■ **Given entries**
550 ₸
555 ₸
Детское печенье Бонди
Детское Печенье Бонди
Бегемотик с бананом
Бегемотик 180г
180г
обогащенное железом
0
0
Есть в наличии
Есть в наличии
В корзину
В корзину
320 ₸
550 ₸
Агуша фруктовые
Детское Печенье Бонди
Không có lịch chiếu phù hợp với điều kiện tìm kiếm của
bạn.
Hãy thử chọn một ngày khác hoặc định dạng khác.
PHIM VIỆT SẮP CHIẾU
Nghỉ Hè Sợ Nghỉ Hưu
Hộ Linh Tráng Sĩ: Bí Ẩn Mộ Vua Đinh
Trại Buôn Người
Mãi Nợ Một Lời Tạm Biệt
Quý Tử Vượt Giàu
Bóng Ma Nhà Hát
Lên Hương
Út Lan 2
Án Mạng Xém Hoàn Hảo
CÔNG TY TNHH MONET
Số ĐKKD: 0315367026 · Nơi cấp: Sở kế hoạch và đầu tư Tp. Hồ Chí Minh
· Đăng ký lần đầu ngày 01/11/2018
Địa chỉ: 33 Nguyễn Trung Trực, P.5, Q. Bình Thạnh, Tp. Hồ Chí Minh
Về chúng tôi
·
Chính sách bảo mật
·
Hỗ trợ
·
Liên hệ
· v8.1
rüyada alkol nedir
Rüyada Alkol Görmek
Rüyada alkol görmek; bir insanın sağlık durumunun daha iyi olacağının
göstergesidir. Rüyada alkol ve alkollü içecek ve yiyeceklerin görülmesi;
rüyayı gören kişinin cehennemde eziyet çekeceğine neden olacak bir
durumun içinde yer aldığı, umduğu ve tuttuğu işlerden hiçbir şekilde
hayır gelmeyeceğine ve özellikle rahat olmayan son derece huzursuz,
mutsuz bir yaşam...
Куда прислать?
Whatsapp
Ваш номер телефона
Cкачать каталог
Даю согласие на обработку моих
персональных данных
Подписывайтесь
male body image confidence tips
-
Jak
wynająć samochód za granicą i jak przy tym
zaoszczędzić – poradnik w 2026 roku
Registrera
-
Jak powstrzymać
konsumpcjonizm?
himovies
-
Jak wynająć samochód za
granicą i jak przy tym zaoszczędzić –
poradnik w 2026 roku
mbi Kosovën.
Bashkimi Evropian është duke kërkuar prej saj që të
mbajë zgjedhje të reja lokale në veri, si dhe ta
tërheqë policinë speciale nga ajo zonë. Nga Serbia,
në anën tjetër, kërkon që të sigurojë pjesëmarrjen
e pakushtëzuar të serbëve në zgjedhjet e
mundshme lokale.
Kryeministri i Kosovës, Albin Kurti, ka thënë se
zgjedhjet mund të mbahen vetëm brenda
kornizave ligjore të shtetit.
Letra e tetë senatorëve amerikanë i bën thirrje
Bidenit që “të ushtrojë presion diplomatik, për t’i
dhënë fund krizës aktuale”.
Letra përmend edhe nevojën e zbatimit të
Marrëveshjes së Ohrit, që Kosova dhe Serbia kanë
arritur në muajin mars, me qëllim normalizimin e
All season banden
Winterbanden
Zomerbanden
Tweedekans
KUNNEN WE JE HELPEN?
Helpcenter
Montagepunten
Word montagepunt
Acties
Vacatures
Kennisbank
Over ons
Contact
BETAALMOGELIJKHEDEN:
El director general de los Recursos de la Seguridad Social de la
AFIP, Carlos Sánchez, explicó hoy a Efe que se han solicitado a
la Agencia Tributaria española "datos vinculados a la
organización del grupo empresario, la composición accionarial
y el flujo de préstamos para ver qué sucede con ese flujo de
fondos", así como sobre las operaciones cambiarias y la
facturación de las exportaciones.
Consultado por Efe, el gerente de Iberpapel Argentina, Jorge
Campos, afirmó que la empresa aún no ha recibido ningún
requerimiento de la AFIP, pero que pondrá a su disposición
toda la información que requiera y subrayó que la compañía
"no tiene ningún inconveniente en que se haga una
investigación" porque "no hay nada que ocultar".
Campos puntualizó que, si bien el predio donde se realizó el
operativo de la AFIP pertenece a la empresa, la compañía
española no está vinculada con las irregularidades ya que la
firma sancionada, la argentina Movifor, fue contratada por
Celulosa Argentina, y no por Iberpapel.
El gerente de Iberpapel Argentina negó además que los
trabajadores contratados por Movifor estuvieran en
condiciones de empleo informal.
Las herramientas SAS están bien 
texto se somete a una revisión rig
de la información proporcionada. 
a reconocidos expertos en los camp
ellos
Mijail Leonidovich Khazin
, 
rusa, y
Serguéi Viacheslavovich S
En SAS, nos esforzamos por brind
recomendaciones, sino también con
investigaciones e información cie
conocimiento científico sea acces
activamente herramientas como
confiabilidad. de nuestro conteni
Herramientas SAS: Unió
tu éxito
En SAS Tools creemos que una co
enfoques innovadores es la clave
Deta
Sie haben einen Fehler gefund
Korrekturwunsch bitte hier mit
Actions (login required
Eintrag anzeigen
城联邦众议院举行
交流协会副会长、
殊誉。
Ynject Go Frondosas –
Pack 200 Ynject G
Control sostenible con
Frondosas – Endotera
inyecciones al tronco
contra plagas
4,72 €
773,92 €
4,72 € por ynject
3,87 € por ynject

■ **How to complete this task**
All lines from the beginning of the listing through the one with "rüyada alkol nedir" are to be restated word for word, and only those.

■ **Exercise response**
550 ₸
555 ₸
Детское печенье Бонди
Детское Печенье Бонди
Бегемотик с бананом
Бегемотик 180г
180г
обогащенное железом
0
0
Есть в наличии
Есть в наличии
В корзину
В корзину
320 ₸
550 ₸
Агуша фруктовые
Детское Печенье Бонди
Không có lịch chiếu phù hợp với điều kiện tìm kiếm của
bạn.
Hãy thử chọn một ngày khác hoặc định dạng khác.
PHIM VIỆT SẮP CHIẾU
Nghỉ Hè Sợ Nghỉ Hưu
Hộ Linh Tráng Sĩ: Bí Ẩn Mộ Vua Đinh
Trại Buôn Người
Mãi Nợ Một Lời Tạm Biệt
Quý Tử Vượt Giàu
Bóng Ma Nhà Hát
Lên Hương
Út Lan 2
Án Mạng Xém Hoàn Hảo
CÔNG TY TNHH MONET
Số ĐKKD: 0315367026 · Nơi cấp: Sở kế hoạch và đầu tư Tp. Hồ Chí Minh
· Đăng ký lần đầu ngày 01/11/2018
Địa chỉ: 33 Nguyễn Trung Trực, P.5, Q. Bình Thạnh, Tp. Hồ Chí Minh
Về chúng tôi
·
Chính sách bảo mật
·
Hỗ trợ
·
Liên hệ
· v8.1
rüyada alkol nedir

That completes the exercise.